Saturday, September 2, 2017

These Wilder Years

I recently watched These Wilder Years off my DVR since it's available on DVD courtesy of the Warner Archive Collection.

James Cagney, about 55 at the time and really much too old for the role, plays Steve Bradford, a wealthy businessman. He comes into a board meeting one day and tells everybody he's taking a leave of absence for a personal matter. He goes to some Hollywood version of a midwestern small city, making his way to the Haven, a school for a certain type of girl.

It turns out that the Haven is a place where young women who have gotten knocked up out of wedlock can go to have their babies and put them up for adoption. Twenty years ago, Steve knocked up a girl and the two of them decided to put the baby up for adoption. Steve never got married, and feels an emptiness in his life, so he's going to Haven to find his child.

Of course, back in those days, the adoption records were strictly sealed, so Ann (Barbara Stanwyck), the woman who runs Haven, isn't about to let Steve have them. Steve, for his part, is a rich SOB who's used to geting his way, so he hires high-priced lawyer Rayburn (Walter Pidgeon) to sue and get the records released.

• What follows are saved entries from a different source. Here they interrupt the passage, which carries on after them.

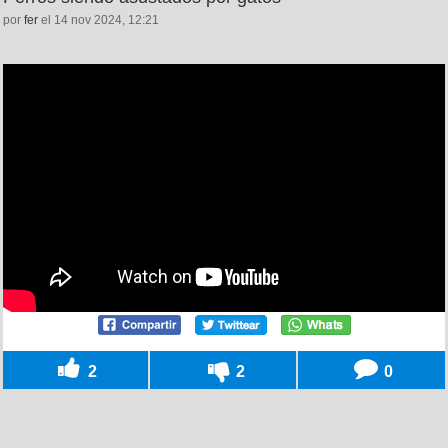
por
fer
el 14 nov 2024, 12:21
2
2
0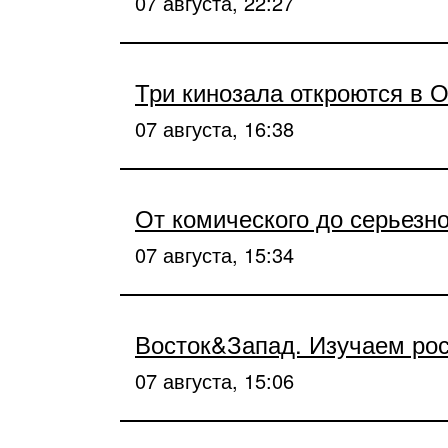
07 августа, 22:27
Три кинозала откроются в 
07 августа, 16:38
От комического до серьезно
07 августа, 15:34
Восток&Запад. Изучаем ро
07 августа, 15:06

Set against this is young Suzie (Betty Lou Keim), a girl who has gotten herself knocked up and ran away from home to have the baby at Haven and put it up for adoption. Steve takes a liking to Suzie in a fatherly way.

These Wilder Years is exactly the sort of pabulum you'd expect from an MGM movie of the 40s, although this one was released in 1956. The script is didactic and close to moralizing at times, with a whole bunch of plot holes and timeline problems. And then it's revealed at the end that Steve's kid got the adoption information, which seems like a violation of policy that's totally overlooked. The characters are uniformly one-dimensional and although everybody tries hard, they're doomed by the story and script.

It's a shame that great actors like Cagney and Stanwyck wound up in movies like this later in their career. But as I've mentioned on other occasions, every actor if their career goes long enough winds up in a couple of serious misfires. These Wilder Years is one of those misfires for Cagney and Stanwyck.